▶ _Set of tasks_
A. In the text on mocking HTTP calls in tests, why is the native fetch API mocked differently from axios?
B. Carry the text on mocking HTTP calls in tests further from the point where it stops.

Why Mock HTTP Calls in Tests?
Unit and integration tests that hit a real API are slow, flaky when the network or third-party service is down, and can hit rate limits or incur cost on paid endpoints; they also make test outcomes depend on external data that can change over time. Mocking HTTP requests removes the real network from the equation entirely, letting you assert on exactly how your code handles a given response shape, including edge cases like empty arrays or malformed payloads that would be hard to reliably reproduce against a live service.
Cricket analogy: Simulating a rain-affected match on a practice ground instead of waiting for real weather mirrors mocking HTTP requests to avoid network flakiness and unpredictable delays in tests.
Mocking fetch and axios Directly
For axios, jest.mock('axios') combined with axios.get.mockResolvedValueOnce({ data: {...} }) is the most direct approach, letting you configure exactly what the client 'receives' back per test. For the native fetch API, since it's a global rather than an importable module, you typically assign global.fetch = jest.fn() and configure it to resolve with an object shaped like a real Response — including ok, status, and a json() method returning a Promise — since your code likely calls response.json() to parse the body.

Collected data entries:
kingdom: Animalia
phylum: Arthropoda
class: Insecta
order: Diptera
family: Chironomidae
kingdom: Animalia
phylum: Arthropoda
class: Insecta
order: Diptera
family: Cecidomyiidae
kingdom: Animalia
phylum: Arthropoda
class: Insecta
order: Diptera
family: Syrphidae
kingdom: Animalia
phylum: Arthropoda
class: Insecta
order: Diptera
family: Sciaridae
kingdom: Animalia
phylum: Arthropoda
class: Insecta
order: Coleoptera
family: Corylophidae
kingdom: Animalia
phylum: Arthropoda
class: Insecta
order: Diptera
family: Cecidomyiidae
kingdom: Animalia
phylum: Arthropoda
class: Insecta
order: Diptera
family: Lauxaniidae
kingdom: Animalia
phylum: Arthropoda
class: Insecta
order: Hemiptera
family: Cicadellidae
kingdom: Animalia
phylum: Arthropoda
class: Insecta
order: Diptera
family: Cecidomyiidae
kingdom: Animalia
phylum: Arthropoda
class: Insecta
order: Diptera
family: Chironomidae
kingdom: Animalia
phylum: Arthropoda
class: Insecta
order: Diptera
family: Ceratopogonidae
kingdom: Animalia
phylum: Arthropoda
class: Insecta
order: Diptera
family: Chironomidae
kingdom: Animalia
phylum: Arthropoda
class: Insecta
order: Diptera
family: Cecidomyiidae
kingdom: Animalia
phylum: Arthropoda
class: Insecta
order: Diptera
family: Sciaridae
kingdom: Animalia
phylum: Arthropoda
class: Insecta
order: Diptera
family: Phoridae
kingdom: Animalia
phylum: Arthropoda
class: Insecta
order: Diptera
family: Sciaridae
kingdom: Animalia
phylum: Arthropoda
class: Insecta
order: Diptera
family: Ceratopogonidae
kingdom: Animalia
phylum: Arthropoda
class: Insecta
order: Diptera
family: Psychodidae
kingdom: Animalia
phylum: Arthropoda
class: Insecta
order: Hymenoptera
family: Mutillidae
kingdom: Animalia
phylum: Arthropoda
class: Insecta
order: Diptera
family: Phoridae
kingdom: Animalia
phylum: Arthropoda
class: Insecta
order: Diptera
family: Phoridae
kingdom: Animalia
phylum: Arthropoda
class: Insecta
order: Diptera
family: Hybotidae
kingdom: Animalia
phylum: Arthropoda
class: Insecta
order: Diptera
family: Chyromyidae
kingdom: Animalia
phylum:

▶ _Answers to the tasks_
A. Because fetch is a global rather than an importable module.

B.
Cricket analogy: Scripting a scoreboard operator to always display 'India 250/4' regardless of the actual live feed mirrors mocking axios.get to always resolve with a fixed score payload.
import { rest } from 'msw';
import { setupServer } from 'msw/node';
const server = setupServer(
rest.get('/api/user/:id', (req, res, ctx) => {
return res(ctx.status(200), ctx.json({ id: 1, name: 'Ada' }));
})
);
beforeAll(() => server.listen());
afterEach(() => server.resetHandlers());
afterAll(() => server.close());
test('fetches a user successfully', async () => {
const user = await fetchUser(1);
expect(user.name).toBe('Ada');
});Using Interceptor Libraries: nock and msw
nock intercepts outgoing HTTP requests at Node's http/https module level, which is powerful because it works regardless of which HTTP client library your code uses internally — you don't need to know or mock axios versus fetch specifically, just declare the expected request and response. msw (Mock Service Worker) takes a similar network-level interception approach but works in both Node (via setupServer) and real browsers (via a Service Worker), meaning application code makes genuinely unmodified fetch/axios calls that are intercepted transparently, which many teams prefer because it keeps tests closer to production behavior.
Cricket analogy: Using a broadcast delay buffer that intercepts and replays commentary, versus a full studio mockup, mirrors nock intercepting real network calls versus msw simulating requests at a higher level.
msw (Mock Service Worker) intercepts requests at the network layer using Node's http/https interceptors (or a real Service Worker in browsers), so your application code calls fetch/axios completely unmodified — unlike jest.mock('axios'), which replaces the module import itself.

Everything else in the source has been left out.